The doctor tried to rouse her.
"You must not think too seriously of this," he said, following her to the window at which she stood, and dropping his voice so that Oscar could not hear him. "He has himself told you that he feels lighter and better than he felt before the fit. It has relieved instead of injuring him. There is no danger. I assure you, on my honor, there is nothing to fear."
"Can you assure me, on your honor, of one other thing," she asked, lowering her voice on her side. "Can you honestly tell me that this is not the first of other fits that are to come?"

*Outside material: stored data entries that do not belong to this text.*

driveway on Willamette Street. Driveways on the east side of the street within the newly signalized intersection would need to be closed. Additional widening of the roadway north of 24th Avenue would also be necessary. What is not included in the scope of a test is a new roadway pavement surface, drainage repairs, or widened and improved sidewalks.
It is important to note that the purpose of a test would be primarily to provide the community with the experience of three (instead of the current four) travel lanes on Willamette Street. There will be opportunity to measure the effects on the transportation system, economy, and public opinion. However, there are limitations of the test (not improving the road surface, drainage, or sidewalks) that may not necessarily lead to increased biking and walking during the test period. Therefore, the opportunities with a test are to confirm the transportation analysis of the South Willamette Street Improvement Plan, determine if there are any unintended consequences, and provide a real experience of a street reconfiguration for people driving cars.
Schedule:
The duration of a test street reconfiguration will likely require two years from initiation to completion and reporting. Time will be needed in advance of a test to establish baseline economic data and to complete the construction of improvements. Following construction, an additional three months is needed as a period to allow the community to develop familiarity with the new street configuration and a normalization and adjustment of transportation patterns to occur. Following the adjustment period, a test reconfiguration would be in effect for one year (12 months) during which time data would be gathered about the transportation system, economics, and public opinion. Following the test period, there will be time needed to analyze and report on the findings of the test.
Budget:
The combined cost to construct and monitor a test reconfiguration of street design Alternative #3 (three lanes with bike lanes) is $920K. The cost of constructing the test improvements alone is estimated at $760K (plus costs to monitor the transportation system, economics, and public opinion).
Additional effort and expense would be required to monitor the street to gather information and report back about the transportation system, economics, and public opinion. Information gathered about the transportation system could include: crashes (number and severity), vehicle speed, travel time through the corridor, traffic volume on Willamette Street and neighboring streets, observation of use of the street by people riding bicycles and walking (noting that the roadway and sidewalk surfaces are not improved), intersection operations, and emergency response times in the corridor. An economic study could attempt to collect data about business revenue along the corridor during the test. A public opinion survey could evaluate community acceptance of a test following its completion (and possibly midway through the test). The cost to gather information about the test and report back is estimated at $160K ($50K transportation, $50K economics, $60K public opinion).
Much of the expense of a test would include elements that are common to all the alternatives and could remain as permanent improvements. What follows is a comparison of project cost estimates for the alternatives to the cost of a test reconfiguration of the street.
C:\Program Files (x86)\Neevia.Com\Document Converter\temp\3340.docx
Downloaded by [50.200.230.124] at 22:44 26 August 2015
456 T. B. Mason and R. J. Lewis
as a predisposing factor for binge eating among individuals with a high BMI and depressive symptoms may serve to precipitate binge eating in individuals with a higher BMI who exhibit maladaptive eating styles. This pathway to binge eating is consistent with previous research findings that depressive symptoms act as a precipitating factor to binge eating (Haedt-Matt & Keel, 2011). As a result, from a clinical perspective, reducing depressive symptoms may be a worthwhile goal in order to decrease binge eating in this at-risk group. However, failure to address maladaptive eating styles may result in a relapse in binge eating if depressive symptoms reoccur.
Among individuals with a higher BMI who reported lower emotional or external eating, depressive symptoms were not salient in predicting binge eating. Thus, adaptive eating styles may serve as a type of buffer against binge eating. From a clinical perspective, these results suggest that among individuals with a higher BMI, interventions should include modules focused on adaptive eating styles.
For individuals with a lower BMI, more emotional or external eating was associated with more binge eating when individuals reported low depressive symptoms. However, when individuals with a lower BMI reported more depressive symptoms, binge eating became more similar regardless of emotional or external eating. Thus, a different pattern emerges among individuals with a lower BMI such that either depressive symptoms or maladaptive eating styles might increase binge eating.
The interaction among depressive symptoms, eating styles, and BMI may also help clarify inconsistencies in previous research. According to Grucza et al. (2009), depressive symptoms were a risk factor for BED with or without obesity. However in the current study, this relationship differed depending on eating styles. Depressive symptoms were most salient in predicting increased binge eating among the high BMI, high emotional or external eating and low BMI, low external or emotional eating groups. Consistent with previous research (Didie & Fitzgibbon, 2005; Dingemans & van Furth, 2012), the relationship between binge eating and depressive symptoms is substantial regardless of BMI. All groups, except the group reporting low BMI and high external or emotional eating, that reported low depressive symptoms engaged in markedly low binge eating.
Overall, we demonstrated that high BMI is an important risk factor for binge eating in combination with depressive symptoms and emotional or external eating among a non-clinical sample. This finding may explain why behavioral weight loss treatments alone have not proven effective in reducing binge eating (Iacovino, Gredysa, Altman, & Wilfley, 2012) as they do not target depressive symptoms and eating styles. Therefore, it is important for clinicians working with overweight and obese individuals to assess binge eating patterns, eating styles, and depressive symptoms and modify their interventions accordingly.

The doctor parried the question.
"We will have another medical opinion," he answered, "before we decide. The next time I go to see him, a physician from Brighton shall go with me."
Oscar, who had thus far waited, wondering at the change in her, now opened the door. The doctor returned to him. They left us.
She sat down on the window-seat, with her elbows on her knees and her hands grasping her forehead. A long moaning cry burst from her. She said to herself bitterly the one word--"Farewell!"
I approached her; feeling the necessity of reminding her that I was in the room.
"Farewell to what?" I asked, taking my place by her side.
"To his happiness and to mine," she answered, without lifting her head from her hands. "The dark days are coming for Oscar and for me."
"Why should you think that? You heard what the doctor said."
"The doctor doesn't know what I know."
"What do you know?"
She paused before she answered me. "Do you believe in fate?" she said, suddenly breaking the silence.
"I believe in nothing which encourages people to despair of themselves," I replied.